Solucionado. Ahí están Green Valley con esas pintas y actitud propias de un grupo de rap metal, me gusta lo que veo. Al principio echo de menos la fisicidad de UnaxManoxAlxCuello, donde el cuerpo es igual de importante que la música. Pero no me desagrada lo que escucho, sobre todo cuando los temas son coreados por toda la gente de alrededor. Me sorprende lo seguidos que son aunque no me extraña, la banda conoce su poder y trata al respetable a su antojo, que si hacernos sentar a todos en el suelo o mover las manos al compás con “Love Love”, que ahora nos calman al entonar “El río de la vida” como si fuera una nana y luego obliga a sacar los mecheros y ver la vida pasar... Eso sin olvidar la (doble) colaboración con Rapsus o el ponernos continuamente a botar con sus salvajes drops, inventados mucho antes de su uso y abuso por parte del dubstep.

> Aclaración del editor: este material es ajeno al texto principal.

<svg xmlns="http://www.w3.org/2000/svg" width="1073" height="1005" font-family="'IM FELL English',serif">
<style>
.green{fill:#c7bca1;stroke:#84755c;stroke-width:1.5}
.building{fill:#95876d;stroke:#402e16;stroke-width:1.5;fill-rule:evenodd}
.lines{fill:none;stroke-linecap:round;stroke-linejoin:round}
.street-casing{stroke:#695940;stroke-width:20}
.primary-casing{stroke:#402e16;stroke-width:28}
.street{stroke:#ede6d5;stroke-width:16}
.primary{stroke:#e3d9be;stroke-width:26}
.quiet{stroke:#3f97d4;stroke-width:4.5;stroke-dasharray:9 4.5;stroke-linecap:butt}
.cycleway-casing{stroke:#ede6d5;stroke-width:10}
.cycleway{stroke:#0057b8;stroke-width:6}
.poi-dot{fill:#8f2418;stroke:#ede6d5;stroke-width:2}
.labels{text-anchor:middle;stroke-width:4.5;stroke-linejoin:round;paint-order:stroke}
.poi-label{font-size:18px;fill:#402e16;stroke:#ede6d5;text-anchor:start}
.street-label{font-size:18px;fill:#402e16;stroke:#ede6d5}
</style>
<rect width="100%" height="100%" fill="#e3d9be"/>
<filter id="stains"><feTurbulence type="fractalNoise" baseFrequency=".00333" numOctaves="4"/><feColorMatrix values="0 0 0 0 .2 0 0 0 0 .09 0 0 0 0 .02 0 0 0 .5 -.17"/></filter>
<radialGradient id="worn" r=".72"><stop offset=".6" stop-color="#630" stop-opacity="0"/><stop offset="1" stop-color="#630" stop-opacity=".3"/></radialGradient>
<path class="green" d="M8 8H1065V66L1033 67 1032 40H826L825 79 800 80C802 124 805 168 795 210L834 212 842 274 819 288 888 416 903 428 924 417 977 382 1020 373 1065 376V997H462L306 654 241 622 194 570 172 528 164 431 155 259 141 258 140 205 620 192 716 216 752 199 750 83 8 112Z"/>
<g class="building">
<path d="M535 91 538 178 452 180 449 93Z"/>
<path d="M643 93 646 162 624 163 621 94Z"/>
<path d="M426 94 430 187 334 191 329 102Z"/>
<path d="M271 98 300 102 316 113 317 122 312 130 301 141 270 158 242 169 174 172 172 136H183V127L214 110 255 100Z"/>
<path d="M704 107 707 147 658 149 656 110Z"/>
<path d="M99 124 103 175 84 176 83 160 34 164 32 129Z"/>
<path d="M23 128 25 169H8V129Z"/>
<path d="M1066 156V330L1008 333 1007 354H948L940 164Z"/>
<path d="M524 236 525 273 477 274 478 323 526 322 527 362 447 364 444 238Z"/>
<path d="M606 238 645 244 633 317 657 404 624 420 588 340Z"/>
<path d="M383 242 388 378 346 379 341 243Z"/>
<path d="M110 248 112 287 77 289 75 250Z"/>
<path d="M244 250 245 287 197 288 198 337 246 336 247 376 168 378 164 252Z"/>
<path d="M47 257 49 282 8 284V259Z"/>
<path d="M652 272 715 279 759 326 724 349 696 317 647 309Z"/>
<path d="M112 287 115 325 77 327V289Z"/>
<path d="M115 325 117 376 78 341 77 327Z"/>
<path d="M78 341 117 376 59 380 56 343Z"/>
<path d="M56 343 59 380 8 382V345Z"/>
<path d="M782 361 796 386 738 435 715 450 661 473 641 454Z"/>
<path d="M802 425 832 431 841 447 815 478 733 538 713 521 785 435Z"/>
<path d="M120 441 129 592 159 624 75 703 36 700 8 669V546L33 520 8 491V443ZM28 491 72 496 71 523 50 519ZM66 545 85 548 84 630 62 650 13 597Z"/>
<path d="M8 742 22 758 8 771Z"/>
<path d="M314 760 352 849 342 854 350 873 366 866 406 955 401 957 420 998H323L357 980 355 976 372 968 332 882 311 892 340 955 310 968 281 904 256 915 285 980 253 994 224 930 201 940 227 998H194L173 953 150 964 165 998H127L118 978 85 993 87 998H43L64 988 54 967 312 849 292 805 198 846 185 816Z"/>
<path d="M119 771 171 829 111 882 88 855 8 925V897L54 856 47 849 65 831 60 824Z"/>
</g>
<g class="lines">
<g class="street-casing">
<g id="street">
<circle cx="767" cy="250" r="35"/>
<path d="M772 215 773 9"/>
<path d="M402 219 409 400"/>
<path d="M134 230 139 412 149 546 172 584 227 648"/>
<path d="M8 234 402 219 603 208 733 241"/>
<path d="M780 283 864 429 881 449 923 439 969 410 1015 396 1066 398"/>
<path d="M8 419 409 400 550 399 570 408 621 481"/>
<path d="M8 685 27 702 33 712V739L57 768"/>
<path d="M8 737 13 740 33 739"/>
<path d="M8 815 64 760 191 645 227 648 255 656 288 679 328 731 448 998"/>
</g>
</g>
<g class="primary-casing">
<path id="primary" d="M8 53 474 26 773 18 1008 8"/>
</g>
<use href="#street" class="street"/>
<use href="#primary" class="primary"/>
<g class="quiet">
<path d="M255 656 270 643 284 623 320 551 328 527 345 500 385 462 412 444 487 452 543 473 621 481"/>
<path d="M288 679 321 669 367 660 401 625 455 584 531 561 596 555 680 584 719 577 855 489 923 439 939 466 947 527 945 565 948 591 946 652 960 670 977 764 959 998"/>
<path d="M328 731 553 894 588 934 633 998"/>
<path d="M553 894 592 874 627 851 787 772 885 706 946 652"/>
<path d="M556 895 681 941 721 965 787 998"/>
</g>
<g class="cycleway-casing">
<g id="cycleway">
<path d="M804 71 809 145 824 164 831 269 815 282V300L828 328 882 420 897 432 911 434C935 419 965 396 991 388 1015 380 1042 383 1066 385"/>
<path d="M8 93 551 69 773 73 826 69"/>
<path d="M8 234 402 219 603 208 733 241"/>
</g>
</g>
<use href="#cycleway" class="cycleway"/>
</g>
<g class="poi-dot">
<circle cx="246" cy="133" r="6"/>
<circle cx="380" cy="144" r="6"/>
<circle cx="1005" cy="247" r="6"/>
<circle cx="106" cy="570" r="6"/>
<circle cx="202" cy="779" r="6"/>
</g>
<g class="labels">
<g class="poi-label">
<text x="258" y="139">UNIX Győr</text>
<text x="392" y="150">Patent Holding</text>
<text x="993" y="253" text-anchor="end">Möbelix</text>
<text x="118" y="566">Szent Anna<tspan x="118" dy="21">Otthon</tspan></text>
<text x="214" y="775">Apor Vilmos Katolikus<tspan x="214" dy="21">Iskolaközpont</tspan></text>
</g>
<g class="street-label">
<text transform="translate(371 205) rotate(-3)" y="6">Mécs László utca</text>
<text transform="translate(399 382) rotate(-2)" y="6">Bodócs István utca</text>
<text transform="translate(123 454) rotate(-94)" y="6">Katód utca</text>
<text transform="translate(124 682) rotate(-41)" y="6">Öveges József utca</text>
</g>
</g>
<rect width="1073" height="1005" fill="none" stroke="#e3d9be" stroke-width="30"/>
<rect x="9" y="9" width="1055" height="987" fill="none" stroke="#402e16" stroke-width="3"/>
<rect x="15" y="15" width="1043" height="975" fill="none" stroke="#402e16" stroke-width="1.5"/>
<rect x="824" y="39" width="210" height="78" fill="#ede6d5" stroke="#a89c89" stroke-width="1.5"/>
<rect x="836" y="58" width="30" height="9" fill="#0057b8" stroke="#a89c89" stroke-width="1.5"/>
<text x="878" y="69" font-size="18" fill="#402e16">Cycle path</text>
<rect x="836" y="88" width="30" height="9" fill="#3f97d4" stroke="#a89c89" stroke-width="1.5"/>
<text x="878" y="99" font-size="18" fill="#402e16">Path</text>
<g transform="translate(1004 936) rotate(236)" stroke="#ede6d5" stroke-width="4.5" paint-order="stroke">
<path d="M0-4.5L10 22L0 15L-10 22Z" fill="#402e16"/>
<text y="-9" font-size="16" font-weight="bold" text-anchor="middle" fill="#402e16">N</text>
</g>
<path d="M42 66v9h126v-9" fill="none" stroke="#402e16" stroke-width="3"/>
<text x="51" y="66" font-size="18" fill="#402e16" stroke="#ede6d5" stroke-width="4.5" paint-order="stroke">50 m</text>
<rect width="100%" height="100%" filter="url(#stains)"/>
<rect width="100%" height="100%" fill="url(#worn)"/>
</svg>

Un grupo que no sería mi primera elección si quiero escuchar este tipo de sonidos en casa pero que, de nuevo, en directo gana mucho, me lo paso bien, me siento a gusto aunque no lleve las pintas del resto, al fin y al cabo no es una cuestión de identidad y unión sino de conexiones en la diferencia. Y si no que se lo digan a Mr. Vegas, a su rollo, todos emperifollados y él con sus pintas de topmantero, dándonos una lección de estilo. Para fardar ya tenía a sus nada menos que ocho compañeros de escena –dos acompañamientos vocales, un dj, dos teclados, un batería, un bajo, una guitarra y… una bailarina de twerking; las asociaciones entre esta diosa de ébano y los anteriores meneos del cantante salmantino golpean mi frágil mente. Imágenes inquietantes aparte el concierto se desarrolla conforme lo esperado. Un dj gritón calentando con temas bailongos donde cabe hasta Skrillex, temas dancehall que no duran más de dos minutos –pull up pull up pull up–, el “Jump Around” (?) que como dijo Hate está guapo pero ya huele el tema, nalgas moviéndose en posiciones imposibles, un ratico de Bob Marley de nuevo y versiones de otros temas, eso sí, interpretadas generalmente por la banda en lugar de pinchar directamente el sample –como hizo el año pasado General Levy–, lo cual se agradece –mención especial al infernal tema del taxi que ya había sonado un par de veces antes por el camping, cuyo riddim original lo puso en movimiento el grupo jamaicano Chaka Demus & Pliers allá por comienzos de los 90 y ahora se deben estar arrancándose los ojos con cucharas.

Y a partir de ahí un continuo de satisfacción sin que la conciencia mediara mucho –ojalá la muerte sea algo parecido– hasta que me doy cuenta de que me estoy quemando demasiado. Me levanto del césped de la piscina, sorteo a los bailarines irredentos con gafas de sol y me despido hasta el próximo año.